Required action 1: Can you reproduce the technology column word for word from "As we celebrate" to "such as Myspace."?
Required action 2: What comes next in the column about the pace of technological change? Write the passage that follows its last sentence.

Text block:
:::
Tribune-Review contributing writer Andrew Conte.

Just for fun, I recently created a video of my beach vacation, posted it to Facebook and shared it with the world.

The entire production process took about 30 seconds and I reached hundreds of my “friends” online.

Doing the same thing 20 years ago, when I was in journalism school, would have taken far longer, moving images from one analog tape to another with a large and expensive editing bay. Sharing my work with the world? Almost impossible.

As we celebrate the 10th anniversary of the iPhone this summer , it’s worth taking some time to reflect on how quickly our world keeps changing — and considering whether we’re capable of keeping up.

Back in 2007, Sree Sreenivasan, who is now the chief digital officer for New York City, was asked to predict the technology we would be using today .

He started out by compiling a list of all the technology that did not exist even 10 years before that. The list included a number of innovations that most of us could not live without today — GPS, HDTV, text messaging, cable modems, Google, Facebook, USB flash drives, Xbox. It also featured some that few people would consider essential today, such as Myspace.

Without being too specific, Sreenivasan came pretty close to identifying where we are: “What I do know is that technology will continue to get cheaper, faster and better in the years ahead. But with that will come more dangers — from cybercrime to loss of privacy.”

What’s truly frightening is that 2007 might have been just the tipping point for technological accelerations.

Rapid change affects the ways we consume news and information, how we interact, our use of natural resources and the broad reach of individual humans. We can use that change for better or worse, as New York Times columnist Thomas Friedman points out in his November 2016 book, “Thank You for Being Late.”
:::
Material shown:
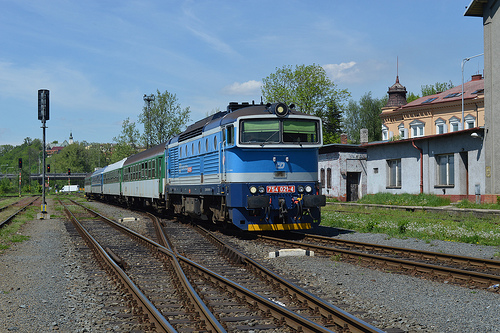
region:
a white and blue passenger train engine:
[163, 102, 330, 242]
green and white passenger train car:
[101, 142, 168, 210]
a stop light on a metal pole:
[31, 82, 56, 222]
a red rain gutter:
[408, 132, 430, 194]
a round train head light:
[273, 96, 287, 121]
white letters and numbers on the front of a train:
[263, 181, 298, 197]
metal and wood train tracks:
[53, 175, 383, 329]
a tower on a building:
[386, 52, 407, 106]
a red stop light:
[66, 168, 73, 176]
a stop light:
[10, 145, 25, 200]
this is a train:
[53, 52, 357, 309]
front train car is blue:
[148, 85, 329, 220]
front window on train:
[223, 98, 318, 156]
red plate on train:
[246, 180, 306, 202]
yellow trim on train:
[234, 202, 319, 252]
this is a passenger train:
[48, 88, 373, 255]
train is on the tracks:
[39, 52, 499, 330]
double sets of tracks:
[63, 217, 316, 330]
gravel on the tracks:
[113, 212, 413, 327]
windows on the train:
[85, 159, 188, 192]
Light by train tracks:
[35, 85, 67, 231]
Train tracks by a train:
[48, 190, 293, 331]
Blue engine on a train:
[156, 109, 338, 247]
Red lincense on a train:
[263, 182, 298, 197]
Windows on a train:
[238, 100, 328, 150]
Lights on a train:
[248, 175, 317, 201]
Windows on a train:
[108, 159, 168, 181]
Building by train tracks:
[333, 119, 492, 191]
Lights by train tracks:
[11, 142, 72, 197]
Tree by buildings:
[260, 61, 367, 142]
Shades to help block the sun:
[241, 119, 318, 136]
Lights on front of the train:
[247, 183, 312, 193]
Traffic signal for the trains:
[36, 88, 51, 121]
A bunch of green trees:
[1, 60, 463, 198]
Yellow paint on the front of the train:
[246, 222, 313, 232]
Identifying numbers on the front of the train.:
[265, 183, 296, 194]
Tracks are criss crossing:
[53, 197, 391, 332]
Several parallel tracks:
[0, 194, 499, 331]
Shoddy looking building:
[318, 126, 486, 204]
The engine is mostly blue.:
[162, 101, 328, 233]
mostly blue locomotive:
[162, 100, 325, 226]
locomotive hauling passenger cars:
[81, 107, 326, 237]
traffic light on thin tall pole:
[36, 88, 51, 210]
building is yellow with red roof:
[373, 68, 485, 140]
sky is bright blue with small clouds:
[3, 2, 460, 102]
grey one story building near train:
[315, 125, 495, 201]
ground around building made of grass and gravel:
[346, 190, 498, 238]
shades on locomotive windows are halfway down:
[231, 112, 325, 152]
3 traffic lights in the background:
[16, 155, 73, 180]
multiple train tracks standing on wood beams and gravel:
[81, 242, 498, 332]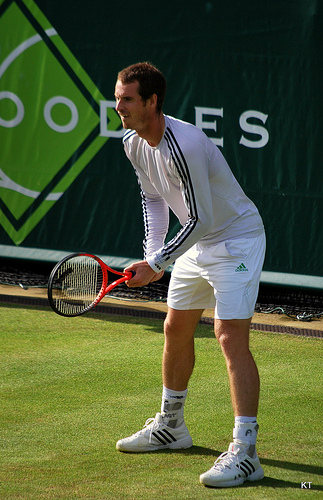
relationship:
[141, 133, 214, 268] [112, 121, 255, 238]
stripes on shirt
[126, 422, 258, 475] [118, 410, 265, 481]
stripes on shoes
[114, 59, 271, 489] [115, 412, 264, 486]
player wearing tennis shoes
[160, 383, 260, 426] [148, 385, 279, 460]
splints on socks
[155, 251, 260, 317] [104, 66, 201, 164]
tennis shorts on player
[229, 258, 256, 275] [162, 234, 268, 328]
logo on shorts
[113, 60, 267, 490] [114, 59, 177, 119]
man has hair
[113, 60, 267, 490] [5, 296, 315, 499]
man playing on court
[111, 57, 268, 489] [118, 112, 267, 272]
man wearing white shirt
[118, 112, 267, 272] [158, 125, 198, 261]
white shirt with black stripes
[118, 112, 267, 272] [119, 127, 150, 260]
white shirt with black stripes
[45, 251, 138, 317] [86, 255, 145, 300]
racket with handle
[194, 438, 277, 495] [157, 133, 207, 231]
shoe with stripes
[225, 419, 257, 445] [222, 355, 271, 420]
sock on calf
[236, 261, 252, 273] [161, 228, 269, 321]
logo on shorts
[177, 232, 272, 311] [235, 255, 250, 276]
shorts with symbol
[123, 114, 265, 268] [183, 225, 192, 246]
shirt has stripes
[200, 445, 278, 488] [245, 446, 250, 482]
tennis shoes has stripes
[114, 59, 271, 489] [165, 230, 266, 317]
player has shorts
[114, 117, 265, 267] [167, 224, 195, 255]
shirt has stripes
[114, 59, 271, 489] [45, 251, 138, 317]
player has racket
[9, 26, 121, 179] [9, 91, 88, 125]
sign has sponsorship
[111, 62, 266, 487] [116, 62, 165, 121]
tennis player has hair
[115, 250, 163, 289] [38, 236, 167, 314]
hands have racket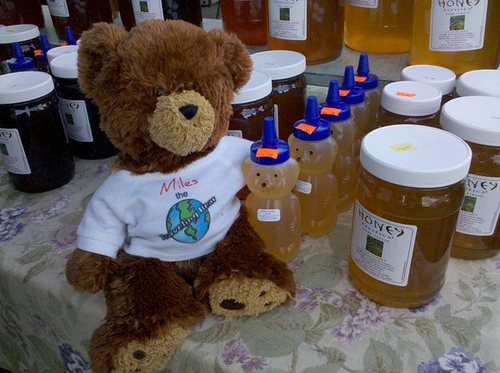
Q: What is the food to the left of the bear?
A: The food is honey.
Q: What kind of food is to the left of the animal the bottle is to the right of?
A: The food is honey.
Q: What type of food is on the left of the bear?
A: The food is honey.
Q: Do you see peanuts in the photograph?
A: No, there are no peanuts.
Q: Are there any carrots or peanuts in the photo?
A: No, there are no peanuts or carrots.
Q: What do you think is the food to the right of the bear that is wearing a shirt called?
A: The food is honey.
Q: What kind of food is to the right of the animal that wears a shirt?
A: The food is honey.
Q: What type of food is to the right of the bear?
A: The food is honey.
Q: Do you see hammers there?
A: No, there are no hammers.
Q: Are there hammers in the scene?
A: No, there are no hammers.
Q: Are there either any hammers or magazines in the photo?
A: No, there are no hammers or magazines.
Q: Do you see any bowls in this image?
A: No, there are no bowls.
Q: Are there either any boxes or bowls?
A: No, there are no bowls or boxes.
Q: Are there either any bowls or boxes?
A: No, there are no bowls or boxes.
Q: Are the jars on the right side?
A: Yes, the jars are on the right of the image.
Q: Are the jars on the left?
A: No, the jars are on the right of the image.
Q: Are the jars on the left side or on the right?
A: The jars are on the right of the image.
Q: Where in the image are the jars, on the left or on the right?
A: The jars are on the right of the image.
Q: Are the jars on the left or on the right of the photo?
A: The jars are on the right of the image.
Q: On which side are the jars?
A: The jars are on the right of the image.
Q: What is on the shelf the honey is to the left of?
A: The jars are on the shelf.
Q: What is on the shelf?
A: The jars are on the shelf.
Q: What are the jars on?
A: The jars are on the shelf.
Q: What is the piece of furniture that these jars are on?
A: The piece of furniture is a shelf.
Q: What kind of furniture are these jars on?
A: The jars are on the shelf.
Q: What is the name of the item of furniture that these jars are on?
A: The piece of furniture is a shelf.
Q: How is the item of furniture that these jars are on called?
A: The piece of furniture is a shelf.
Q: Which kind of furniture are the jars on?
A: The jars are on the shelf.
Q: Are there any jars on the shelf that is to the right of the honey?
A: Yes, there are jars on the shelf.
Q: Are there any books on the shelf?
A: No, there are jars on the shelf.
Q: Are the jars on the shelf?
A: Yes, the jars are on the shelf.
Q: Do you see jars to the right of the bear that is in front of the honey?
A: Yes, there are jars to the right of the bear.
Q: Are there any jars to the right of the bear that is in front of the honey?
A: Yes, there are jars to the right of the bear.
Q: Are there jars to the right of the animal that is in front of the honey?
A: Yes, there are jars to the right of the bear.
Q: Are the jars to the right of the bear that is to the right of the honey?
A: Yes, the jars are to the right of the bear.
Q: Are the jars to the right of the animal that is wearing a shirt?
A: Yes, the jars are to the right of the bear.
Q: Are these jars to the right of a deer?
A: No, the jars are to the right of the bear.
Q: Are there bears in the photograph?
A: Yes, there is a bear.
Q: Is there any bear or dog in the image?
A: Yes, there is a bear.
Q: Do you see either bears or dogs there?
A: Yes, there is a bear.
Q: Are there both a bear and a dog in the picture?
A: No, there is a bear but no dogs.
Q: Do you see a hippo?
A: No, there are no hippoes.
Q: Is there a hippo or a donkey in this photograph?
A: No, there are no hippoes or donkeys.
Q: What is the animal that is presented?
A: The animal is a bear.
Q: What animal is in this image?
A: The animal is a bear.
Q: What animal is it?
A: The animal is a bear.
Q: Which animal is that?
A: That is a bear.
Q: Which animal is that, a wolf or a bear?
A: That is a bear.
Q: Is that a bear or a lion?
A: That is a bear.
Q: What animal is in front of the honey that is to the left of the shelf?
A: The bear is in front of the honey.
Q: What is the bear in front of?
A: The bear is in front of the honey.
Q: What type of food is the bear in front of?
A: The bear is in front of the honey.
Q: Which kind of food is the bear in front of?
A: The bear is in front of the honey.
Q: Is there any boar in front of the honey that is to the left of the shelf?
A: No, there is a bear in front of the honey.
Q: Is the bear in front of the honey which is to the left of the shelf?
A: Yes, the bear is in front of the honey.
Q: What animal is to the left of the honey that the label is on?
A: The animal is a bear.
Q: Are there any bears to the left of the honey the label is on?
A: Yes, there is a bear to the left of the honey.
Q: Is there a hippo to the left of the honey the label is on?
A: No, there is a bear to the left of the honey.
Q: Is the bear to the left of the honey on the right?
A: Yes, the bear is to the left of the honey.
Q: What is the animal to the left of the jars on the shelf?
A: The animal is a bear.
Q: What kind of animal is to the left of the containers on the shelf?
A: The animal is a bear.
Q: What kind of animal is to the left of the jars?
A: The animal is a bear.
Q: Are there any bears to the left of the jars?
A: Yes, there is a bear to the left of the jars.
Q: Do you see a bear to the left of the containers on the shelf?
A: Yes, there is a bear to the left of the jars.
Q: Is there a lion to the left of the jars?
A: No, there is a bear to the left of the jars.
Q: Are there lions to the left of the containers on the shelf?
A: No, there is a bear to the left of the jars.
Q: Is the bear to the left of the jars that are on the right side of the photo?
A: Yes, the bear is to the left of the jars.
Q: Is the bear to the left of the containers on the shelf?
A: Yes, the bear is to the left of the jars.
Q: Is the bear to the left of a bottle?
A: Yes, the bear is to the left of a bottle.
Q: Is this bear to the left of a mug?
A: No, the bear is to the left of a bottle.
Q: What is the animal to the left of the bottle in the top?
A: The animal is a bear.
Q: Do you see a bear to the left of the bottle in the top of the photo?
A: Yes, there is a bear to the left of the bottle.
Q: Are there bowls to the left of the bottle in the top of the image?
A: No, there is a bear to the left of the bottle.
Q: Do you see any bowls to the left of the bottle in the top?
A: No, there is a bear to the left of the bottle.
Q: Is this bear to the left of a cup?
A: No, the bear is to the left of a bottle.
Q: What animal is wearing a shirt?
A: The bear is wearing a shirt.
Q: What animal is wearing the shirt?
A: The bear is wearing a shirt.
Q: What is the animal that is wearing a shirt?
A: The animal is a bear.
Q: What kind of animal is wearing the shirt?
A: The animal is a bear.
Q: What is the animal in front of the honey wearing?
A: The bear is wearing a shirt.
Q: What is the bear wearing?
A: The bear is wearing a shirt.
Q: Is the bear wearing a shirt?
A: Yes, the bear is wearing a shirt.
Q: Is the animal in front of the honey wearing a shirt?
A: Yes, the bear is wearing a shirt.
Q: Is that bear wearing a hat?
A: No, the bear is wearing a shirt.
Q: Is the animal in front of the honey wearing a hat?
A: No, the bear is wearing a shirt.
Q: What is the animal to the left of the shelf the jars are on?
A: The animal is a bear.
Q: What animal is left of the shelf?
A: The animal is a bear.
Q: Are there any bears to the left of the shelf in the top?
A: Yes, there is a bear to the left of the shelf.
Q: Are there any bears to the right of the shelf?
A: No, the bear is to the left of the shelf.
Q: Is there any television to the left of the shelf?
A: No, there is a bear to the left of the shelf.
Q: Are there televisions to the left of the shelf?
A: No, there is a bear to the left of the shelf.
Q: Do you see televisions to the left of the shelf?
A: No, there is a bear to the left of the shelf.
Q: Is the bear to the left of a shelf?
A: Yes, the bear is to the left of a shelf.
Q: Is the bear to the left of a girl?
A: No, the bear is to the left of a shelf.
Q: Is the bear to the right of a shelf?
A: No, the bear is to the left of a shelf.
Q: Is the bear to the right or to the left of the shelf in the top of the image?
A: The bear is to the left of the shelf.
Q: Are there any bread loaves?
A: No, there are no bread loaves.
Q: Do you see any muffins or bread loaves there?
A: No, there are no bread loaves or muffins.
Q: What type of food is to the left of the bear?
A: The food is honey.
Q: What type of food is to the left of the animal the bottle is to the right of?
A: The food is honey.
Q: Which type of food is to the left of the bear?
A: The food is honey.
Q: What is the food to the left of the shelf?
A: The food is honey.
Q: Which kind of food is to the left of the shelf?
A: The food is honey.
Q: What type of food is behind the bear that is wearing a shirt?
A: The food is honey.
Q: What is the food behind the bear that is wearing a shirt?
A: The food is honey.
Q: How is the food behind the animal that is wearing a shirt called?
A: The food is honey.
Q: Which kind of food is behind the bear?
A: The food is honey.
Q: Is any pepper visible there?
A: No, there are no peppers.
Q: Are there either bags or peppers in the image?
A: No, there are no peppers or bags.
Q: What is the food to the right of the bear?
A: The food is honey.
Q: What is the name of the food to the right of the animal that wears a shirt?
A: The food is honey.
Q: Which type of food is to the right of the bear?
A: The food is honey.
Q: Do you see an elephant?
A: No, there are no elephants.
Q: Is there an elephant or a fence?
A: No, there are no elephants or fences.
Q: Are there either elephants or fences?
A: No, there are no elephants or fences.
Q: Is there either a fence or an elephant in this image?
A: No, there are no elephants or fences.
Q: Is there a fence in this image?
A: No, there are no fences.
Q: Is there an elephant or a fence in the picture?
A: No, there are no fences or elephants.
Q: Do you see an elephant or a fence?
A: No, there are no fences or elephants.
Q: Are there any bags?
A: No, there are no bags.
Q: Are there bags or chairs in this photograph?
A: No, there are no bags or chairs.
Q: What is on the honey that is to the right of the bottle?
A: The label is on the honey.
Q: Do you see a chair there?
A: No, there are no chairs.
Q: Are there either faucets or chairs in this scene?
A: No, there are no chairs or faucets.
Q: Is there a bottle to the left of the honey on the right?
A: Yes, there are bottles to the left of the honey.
:::
Final answer 1:
As we celebrate the 10th anniversary of the iPhone this summer , it’s worth taking some time to reflect on how quickly our world keeps changing — and considering whether we’re capable of keeping up.

Back in 2007, Sree Sreenivasan, who is now the chief digital officer for New York City, was asked to predict the technology we would be using today .

He started out by compiling a list of all the technology that did not exist even 10 years before that. The list included a number of innovations that most of us could not live without today — GPS, HDTV, text messaging, cable modems, Google, Facebook, USB flash drives, Xbox. It also featured some that few people would consider essential today, such as Myspace.

Final answer 2:
“What one person — one single, solitary person — can now do constructively and destructively is also being multiplied to a new level,” Friedman writes.

For journalists and media consumers, these exponential growths should be inspiring. The disruptions obviously are painful — in job losses, particularly. But this period of journalism also holds great potential for the future.

One could argue that we sit on the cusp of journalism’s greatest age, as Peter Herford, one of my former journalism professors at Columbia University, recently posted on Facebook.

“There is more investigative journalism being practiced today than ever before,” he said, “yes with fewer resources than when the behemoths of journalism were at work, but collectives, cooperatives and the worldwide reach of the internet and social media have multiplied the power of journalists.”

Mistakes will be made, and not every news outlet will find success.

We still need to find ways for journalists to make money.

Undoubtedly, the end product will look different than it has for the past half-century.

But journalism today reaches more audiences, engages them in meaningful new ways and has more impact than ever.

Andrew Conte is the director of the Center for Media Innovation at Point Park University.